Pakaian olahraganya kusut, memperlihatkan pundaknya yang ramping. Rambutnya
berserakan di lantai, sementara payudaranya bergerak naik turun.
“Aku mendengar suara retakan?!
Apakah tulangmu patah !? ”
Saito benar-benar khawatir, dan
menyentuh dagu Akane. Sementara itu, mata Akane berkaca-kaca.
“K, kamu melakukan ini di depan
umum….. Bahkan jika kita-”
Akane hampir berteriak
"Bahkan jika kita adalah suami dan istri", tapi Saito dengan cepat
membungkamnya.
“Mmph~! Mugamugamuga!”
Akane menggeliat dengan panik
tapi Saito tidak melepaskannya. Dia/(Saito) takut akan balas dendamnya, tetapi
dia lebih takut jika dia/(Akane) membocorkan pernikahan mereka.
Akane mendorong Saito ke
samping untuk menghindari dekapannya.
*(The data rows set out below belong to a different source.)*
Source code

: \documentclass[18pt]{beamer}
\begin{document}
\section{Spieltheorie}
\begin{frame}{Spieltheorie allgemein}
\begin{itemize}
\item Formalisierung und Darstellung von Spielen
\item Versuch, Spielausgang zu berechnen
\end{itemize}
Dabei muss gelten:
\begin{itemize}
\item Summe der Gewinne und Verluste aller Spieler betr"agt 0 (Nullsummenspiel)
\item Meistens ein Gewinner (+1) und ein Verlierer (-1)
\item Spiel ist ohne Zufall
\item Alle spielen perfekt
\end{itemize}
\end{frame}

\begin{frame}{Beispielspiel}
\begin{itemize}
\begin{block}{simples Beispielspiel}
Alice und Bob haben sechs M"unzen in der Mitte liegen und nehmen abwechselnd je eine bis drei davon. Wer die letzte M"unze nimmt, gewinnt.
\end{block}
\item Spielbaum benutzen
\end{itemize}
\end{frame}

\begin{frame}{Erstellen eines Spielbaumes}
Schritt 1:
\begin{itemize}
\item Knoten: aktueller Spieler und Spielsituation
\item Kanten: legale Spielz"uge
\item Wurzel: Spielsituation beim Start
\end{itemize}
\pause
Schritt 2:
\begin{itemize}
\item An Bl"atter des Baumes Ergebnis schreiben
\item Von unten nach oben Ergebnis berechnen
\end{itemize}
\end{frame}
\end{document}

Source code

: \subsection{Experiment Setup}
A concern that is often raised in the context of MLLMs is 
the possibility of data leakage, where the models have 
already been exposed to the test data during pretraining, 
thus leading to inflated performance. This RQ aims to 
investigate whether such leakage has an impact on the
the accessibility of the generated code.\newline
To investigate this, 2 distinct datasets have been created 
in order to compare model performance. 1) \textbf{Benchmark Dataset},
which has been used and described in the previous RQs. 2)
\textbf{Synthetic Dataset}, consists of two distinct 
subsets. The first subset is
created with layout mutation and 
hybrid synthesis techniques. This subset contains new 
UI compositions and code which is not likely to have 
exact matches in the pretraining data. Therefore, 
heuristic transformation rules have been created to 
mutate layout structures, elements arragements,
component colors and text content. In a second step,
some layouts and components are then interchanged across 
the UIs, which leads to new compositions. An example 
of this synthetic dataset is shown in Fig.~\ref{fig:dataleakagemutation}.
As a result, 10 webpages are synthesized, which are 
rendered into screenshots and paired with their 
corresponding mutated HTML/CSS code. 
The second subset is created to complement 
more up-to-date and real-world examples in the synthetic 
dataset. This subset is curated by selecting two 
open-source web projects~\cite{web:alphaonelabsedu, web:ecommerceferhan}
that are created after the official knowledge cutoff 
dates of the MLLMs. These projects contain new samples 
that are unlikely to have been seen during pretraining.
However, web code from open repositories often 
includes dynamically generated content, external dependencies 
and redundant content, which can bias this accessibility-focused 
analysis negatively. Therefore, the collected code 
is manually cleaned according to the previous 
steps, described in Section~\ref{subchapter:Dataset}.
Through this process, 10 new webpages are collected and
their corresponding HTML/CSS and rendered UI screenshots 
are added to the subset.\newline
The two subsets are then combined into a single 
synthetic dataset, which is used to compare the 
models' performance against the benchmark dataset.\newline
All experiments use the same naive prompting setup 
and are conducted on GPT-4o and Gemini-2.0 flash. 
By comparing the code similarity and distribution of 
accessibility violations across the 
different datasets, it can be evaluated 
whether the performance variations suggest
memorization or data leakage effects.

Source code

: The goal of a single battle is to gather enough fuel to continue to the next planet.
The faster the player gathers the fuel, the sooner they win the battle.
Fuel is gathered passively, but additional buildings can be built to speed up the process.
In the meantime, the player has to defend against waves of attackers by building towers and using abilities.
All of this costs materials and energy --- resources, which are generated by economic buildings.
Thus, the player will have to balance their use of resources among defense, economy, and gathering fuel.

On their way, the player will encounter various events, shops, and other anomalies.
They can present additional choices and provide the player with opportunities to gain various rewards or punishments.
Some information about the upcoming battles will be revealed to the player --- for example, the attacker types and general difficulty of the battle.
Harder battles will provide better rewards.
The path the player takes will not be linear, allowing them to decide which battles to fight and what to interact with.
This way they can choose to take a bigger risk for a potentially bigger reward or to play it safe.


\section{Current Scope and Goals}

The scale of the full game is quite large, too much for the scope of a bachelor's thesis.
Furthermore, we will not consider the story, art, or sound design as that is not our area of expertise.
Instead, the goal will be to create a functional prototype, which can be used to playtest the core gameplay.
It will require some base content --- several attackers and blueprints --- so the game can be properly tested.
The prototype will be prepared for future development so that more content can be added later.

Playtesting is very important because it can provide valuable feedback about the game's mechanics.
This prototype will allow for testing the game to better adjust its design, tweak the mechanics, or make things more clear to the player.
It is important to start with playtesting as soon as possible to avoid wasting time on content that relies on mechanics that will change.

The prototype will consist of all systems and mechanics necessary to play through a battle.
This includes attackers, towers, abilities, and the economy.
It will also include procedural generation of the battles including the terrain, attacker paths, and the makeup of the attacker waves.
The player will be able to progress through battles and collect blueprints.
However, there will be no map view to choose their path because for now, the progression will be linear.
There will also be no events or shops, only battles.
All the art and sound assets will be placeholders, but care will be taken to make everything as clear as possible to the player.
Dia terengah-engah dan memelototi Saito.
“D, dasar cabul… Melakukan aktivitas
cabul ketika kelas berlangsung adalah kejahatan!.”
"Aku tidak melakukan
sesuatu yang cabul."
“Aku sudah selesai denganmu!
Sedikit lagi dan aku tidak bisa menjadi pengantin lagi!”
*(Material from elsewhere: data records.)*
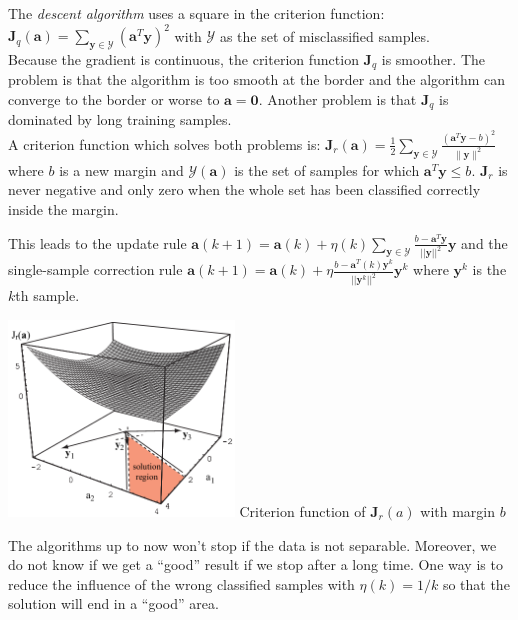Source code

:     
    \begin{minipage}{12cm}
    The \emph{descent algorithm} uses a square in the criterion function:
	$\bm J_q(\bm a) = \sum\limits_{\bm y \in \mathcal{Y}} (\bm a^T \bm y)^2$ with $\mathcal{Y}$ as the set
    of misclassified samples.\\
    
  	Because the gradient is continuous, the criterion function $\bm J_q$ is smoother. The problem is that the algorithm is too smooth at the border and 
  	the algorithm can converge to the border or worse to $\bm a=\bm 0$. 
  	Another problem is that $\bm J_q$ is dominated by long training samples. \\
  	
  	A criterion function which solves both problems is: 
  	$\bm J_r(\bm a) = \frac{1}{2} \sum\limits_{\bm y \in \mathcal{Y}} \frac{(\bm a^T \bm y - b)^2}{\|\bm y\|^2}$
  	where $b$ is a new margin and $\mathcal{Y}(\bm a)$ is the set of samples for which $\bm a^T \bm y \leq b$. $\bm J_r$ is never 
  	negative and only zero when the whole set has been classified correctly inside the margin.
  	
  	This leads to the update rule
  	$\mathbf{a}(k+1) = \mathbf{a}(k) + \eta(k)\sum_{\mathbf{y}\in\mathcal{Y}}\frac{b-\mathbf{a}^T\mathbf{y}}{||\mathbf{y}||^2}\mathbf{y}$
  	and the single-sample correction rule
  	$\mathbf{a}(k+1) = \mathbf{a}(k) + \eta \frac{b-\mathbf{a}^T(k)\mathbf{y}^k}{||\mathbf{y}^k||^2}\mathbf{y}^k$
  	where $\mathbf{y}^k$ is the $k$th sample.
	   
    \end{minipage}
    \hspace{8mm}
    \begin{minipage}{6.4cm}
    	 \includegraphics[width=6cm]{./images/relaxation.png}
    	 Criterion function of $\bm J_r(a)$ with margin $b$
    \end{minipage}
    
    The algorithms up to now won't stop if the data is not separable. Moreover, we do not know if we get a ``good'' result if we stop after a long time.
    One way is to reduce the influence of the wrong classified samples with $\eta(k)=1/k$ so that the solution will end in a ``good'' area.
Saito ingin berteriak 'Bukankah
kamu seorang pengantin sekarang!' tapi dia menahannya. Akane menggunakan bola
voli sebagai perisai untuk tubuhnya.
Teman sekelas mereka melihat
dari jauh dan saling berbisik.
“Mereka melakukannya lagi…”
“Apa mereka tidak bosan~” “Kalian terlalu dekat…”
Teman sekelas mereka memberikan
keduanya tatapan hangat dan penuh kasih sayang.
"Apa yang mereka maksud
dengan" mereka melakukannya lagi?"?”
Mendengar pertanyaan Saito,
Himari menjawab.
“Kamu tidak tahu? Karena Akane
dan Saito selalu bertengkar, kalian berdua sekarang dianggap pasangan di
sekolah. Kamu masuk dalam daftar Pasangan Sejati, dan memenangkan peringkat 2
teratas untuk pasangan suami istri paling lucu di sekolah?”
“K, kita bukan suami istri——!!”
Akane membantah sambil tersipu, tapi mereka jelas suami istri.